# Dataset extract
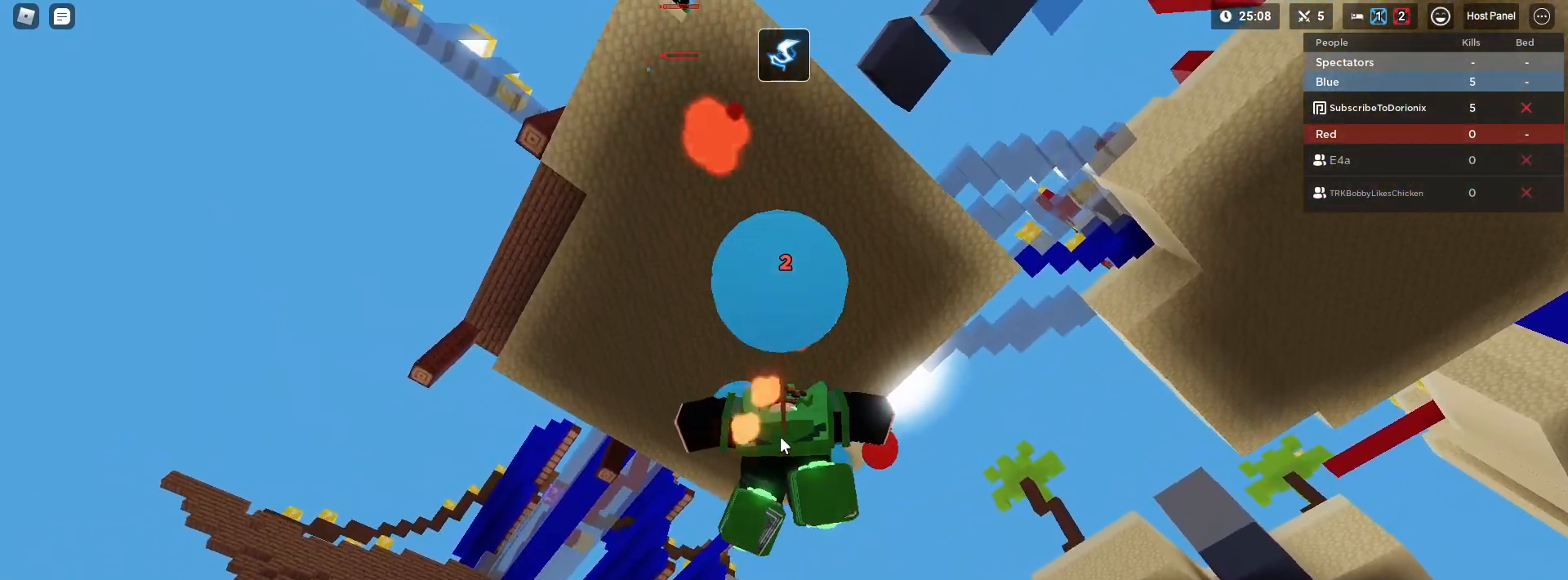
{"keys": ["shift", "w"], "mouse": ["right"], "mouse_move": "still", "events": [[100, "mouse_left", "down"], [183, "mouse_left", "up"], [233, "mouse_left", "down"], [283, "mouse_left", "up"], [383, "mouse_left", "down"], [467, "mouse_left", "up"]]}
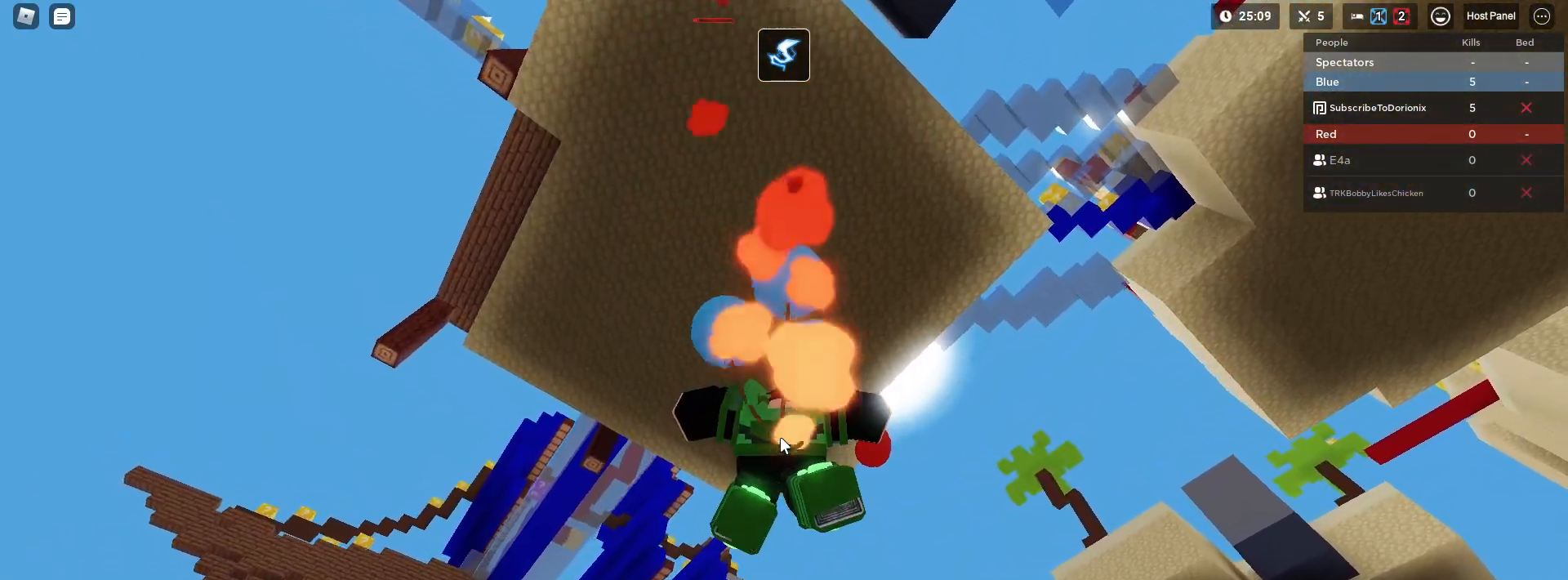
{"keys": ["shift", "w"], "mouse": ["right"], "mouse_move": "still", "events": [[67, "mouse_left", "down"], [117, "mouse_left", "up"], [200, "mouse_left", "down"], [300, "mouse_left", "up"], [400, "mouse_left", "down"], [500, "mouse_left", "up"]]}
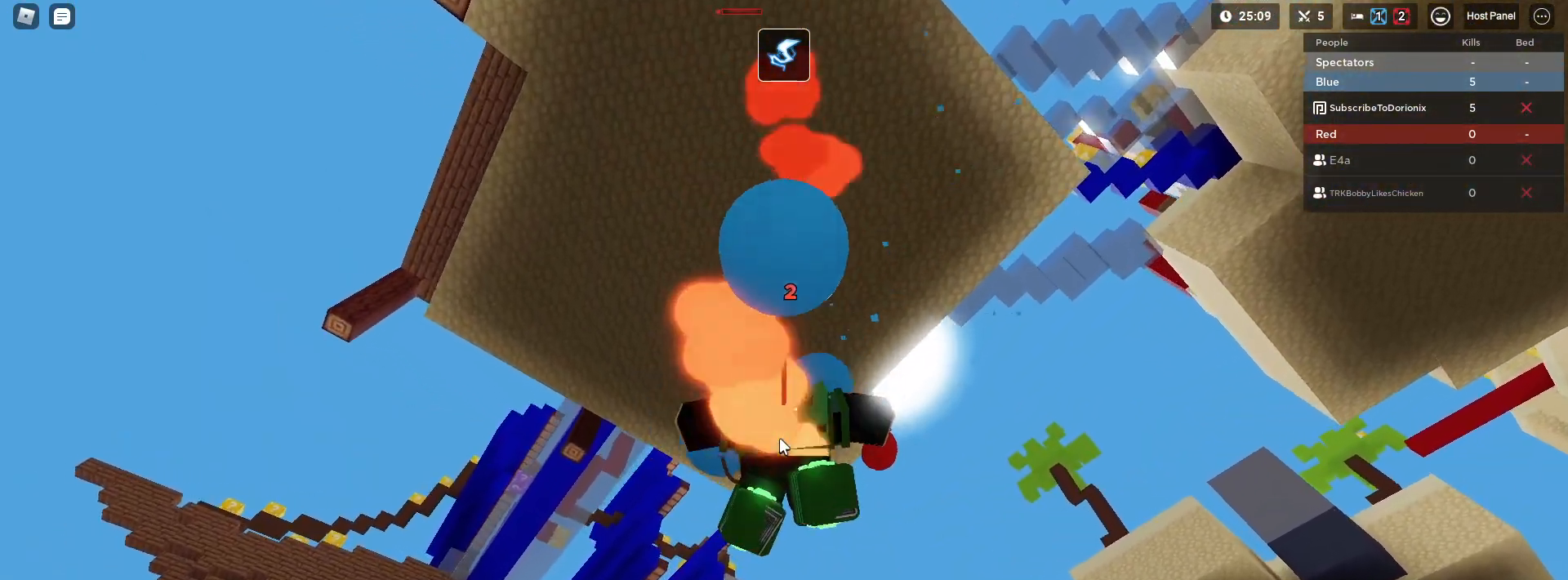
{"keys": ["shift"], "mouse": ["left", "right"], "mouse_move": "still", "events": [[83, "mouse_left", "down"], [133, "mouse_left", "up"], [133, "w", "up"], [217, "mouse_left", "down"], [267, "mouse_left", "up"], [367, "mouse_left", "down"]]}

# Work item
Would you set down the listing exactly, omitting pictures?

# Task output
{"keys": ["shift", "w"], "mouse": ["right"], "mouse_move": "still", "events": [[100, "mouse_left", "down"], [183, "mouse_left", "up"], [233, "mouse_left", "down"], [283, "mouse_left", "up"], [383, "mouse_left", "down"], [467, "mouse_left", "up"]]}
{"keys": ["shift", "w"], "mouse": ["right"], "mouse_move": "still", "events": [[67, "mouse_left", "down"], [117, "mouse_left", "up"], [200, "mouse_left", "down"], [300, "mouse_left", "up"], [400, "mouse_left", "down"], [500, "mouse_left", "up"]]}
{"keys": ["shift"], "mouse": ["left", "right"], "mouse_move": "still", "events": [[83, "mouse_left", "down"], [133, "mouse_left", "up"], [133, "w", "up"], [217, "mouse_left", "down"], [267, "mouse_left", "up"], [367, "mouse_left", "down"]]}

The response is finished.